3:00 So we talked about columns. We've talked about how to select an individual column,
3:04 and in Excel, you would go in and use your cursor and click on a
3:09 row or sell and make your changes.
3:12 You can't do that in pandas.
3:14 So how do you access a individual row or column.
3:18 Well, there's a command called loc for location.
3:21 So let's do df.loc[0,:] and what this does it says pick rows
3:29 zero and show me all of the columns.
3:32 You can see that I've have ZN-870-29 Realcube.
3:37 This is an object that contains all of the values in the first row.
3:42 If we want to select multiple rows,
3:45 we can just pass a list.
3:46 And then this colon here is kind of like,
3:50 ah, wild card. So that means Show me all of the columns.
3:54 Let's make sure to put a loc in there,
3:56 and now we can see the first three rows with all the columns and let's say
4:01 we wanted to maybe just look at a subset of columns.
4:06 So I am doing a copy and paste again.
4:09 And instead of selecting a certain number of rows,
4:13 I'm going to put a list of columns here.
4:16 So let's just say I want to look at company / purchased / extended amount
4:25 And we get error here?
4:31 Why is that so forgot a comma.
4:33 I want to go through the trouble shooting because you're going to get these types of
4:36 errors when you do the work on your own.
4:39 So I want to show how to do that,
4:41 that we all make mistakes and I'll make typos.
4:43 So now we have selected used that wild card yet again to select all the rows
4:50 and only three columns, and you can combine this as well.
4:55 So, for instance, if we wanted to say,
4:57 Well, let's just get maybe df.loc[1,2,3] So we've got the first three rows in just
5:05 those three columns. We can slice the data like we would on a typical pipe
5:10 on list. So instead of doing one through three,
5:13 let's maybe do all. And instead of having a explicit list,
5:18 we're going to company colon extended amount,
5:24 and it chooses everything between company and extended amount.

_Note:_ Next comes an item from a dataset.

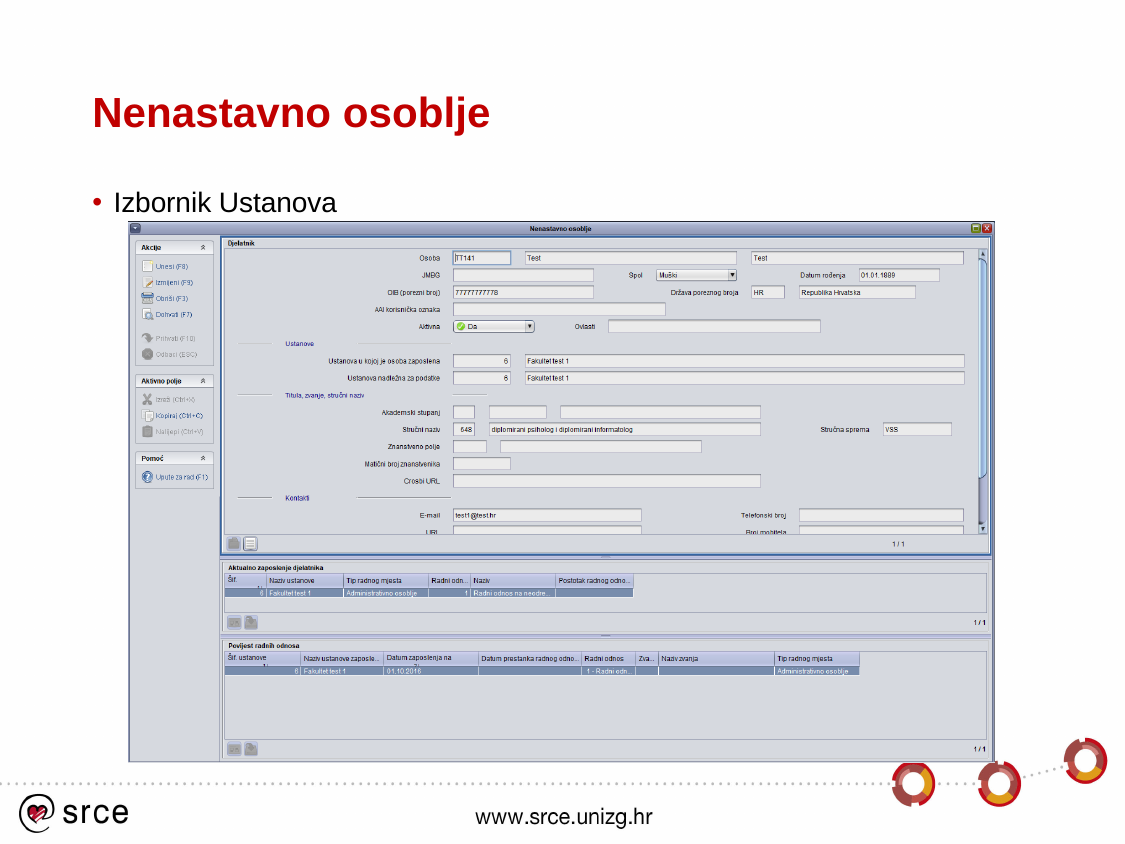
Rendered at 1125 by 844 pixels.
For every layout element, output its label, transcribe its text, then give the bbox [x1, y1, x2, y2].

title Nenastavno osoblje [77, 63, 1048, 165]
picture [0, 0, 1125, 844]
list Izbornik Ustanova [77, 181, 1048, 717]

5:28 So if you forget, so you can see company their extended amount so it
5:36 doesn't include invoice and drops the country and fee.
5:40 So this is This is the one of the main ways that you can select different
5:45 rows and columns, and one of the things that I frequently do when I read
5:50 in an Excel file is maybe it has more columns than I need.

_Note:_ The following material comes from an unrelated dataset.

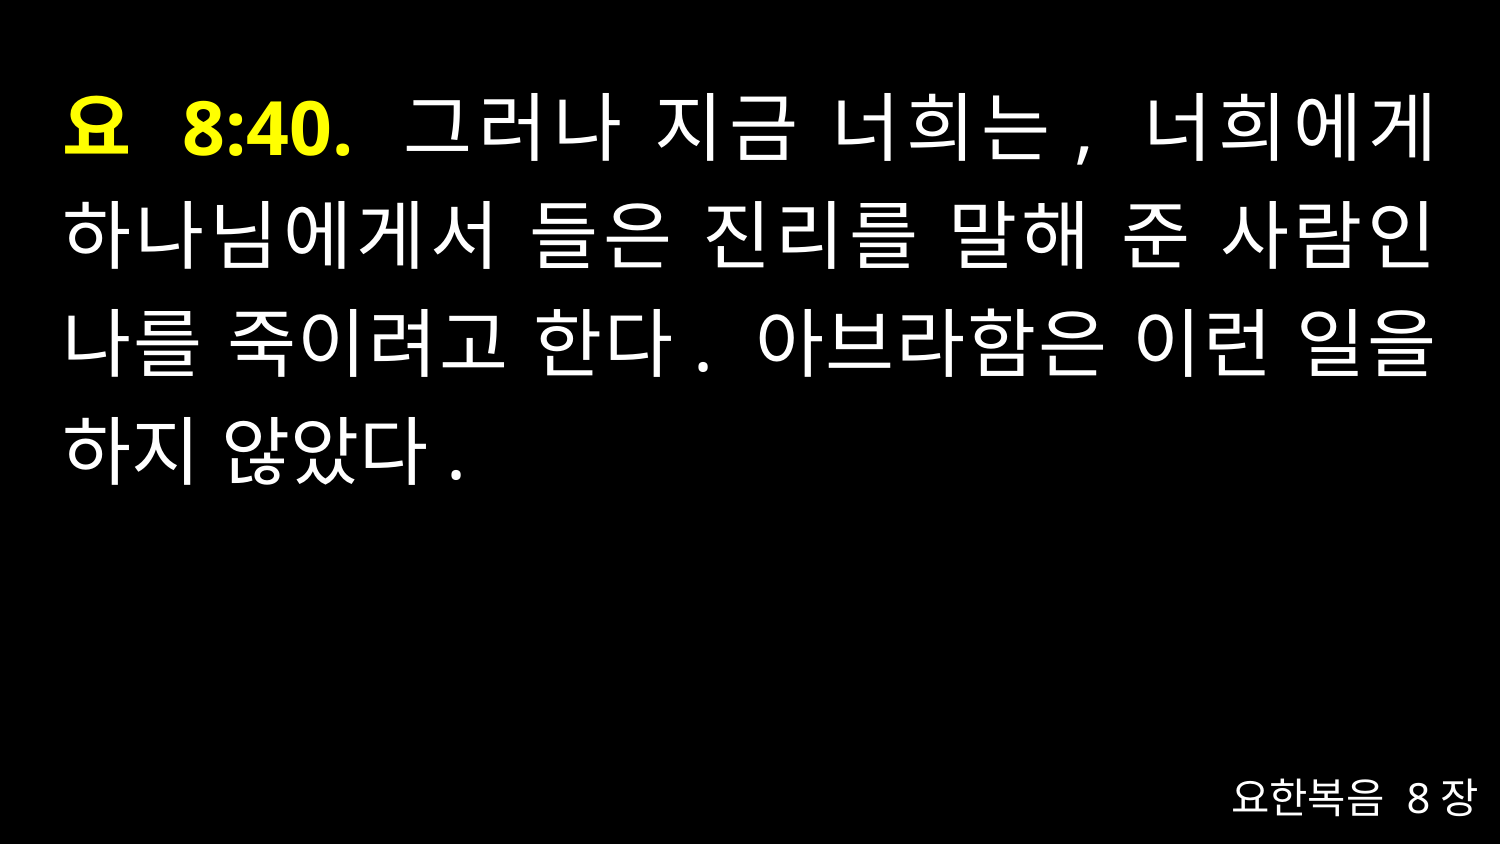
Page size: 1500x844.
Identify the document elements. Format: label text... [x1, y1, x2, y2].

title 요 8:40. 그러나 지금 너희는, 너희에게 하나님에게서 들은 진리를 말해 준 사람인 나를 죽이려고 한다. 아브라함은 이런 일을 하지 않았다. [0, 0, 1500, 844]
subtitle 요한복음 8장 [916, 770, 1500, 844]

5:54 So I want to sub select a certain number of columns.
5:58 So let me show you how it would do that and actually create a new data
6:01 frame. So I'm going to create one that's called Company only and use df.loc
6:06 We want to copy all of the rows and we'll just do company through extended
6:12 amount. And one of the things you want to get in the habit of as
6:16 well is to make an actual copy of it.
6:19 So I don't want to reference the original.
6:21 I want to create a whole new copy and here we go.
6:25 So we've got company only, you can see that has 1000 rows it just has a
6:30 subset of columns that we care about.
6:33 So we talked about df.loc. I want to talk about using iloc,
6:38 which is for the index. So it let's try something here.
6:43 It could be times where you want to look at the columns by numbers by the
6:50 index. If we do that,
6:53 we get an error, so that's telling us that it can't do a slice.
6:57 So the way we want to do it,
6:59 there's nothing wrong with this idea.
7:01 You want to use the df.iloc[:,1:5].
7:02 So if you do, I look then you can choose by index number.
7:06 So this is using one through five versus company through quantity.
7:11 So the the important thing is you've got two different ways to select your rows and
7:16 columns. iloc and loc.
7:18 Let's do one more example. Show how iloc works.
7:22 This example in of itself is not that useful,
7:25 but it's really important to start to understand the row and column notation for loc and
7:31 iloc, and we're going to go through a more powerful way in future lessons
7:37 to sub select your data. But this is the intro way to start thinking about
7:41 it and get familiarity with this concept.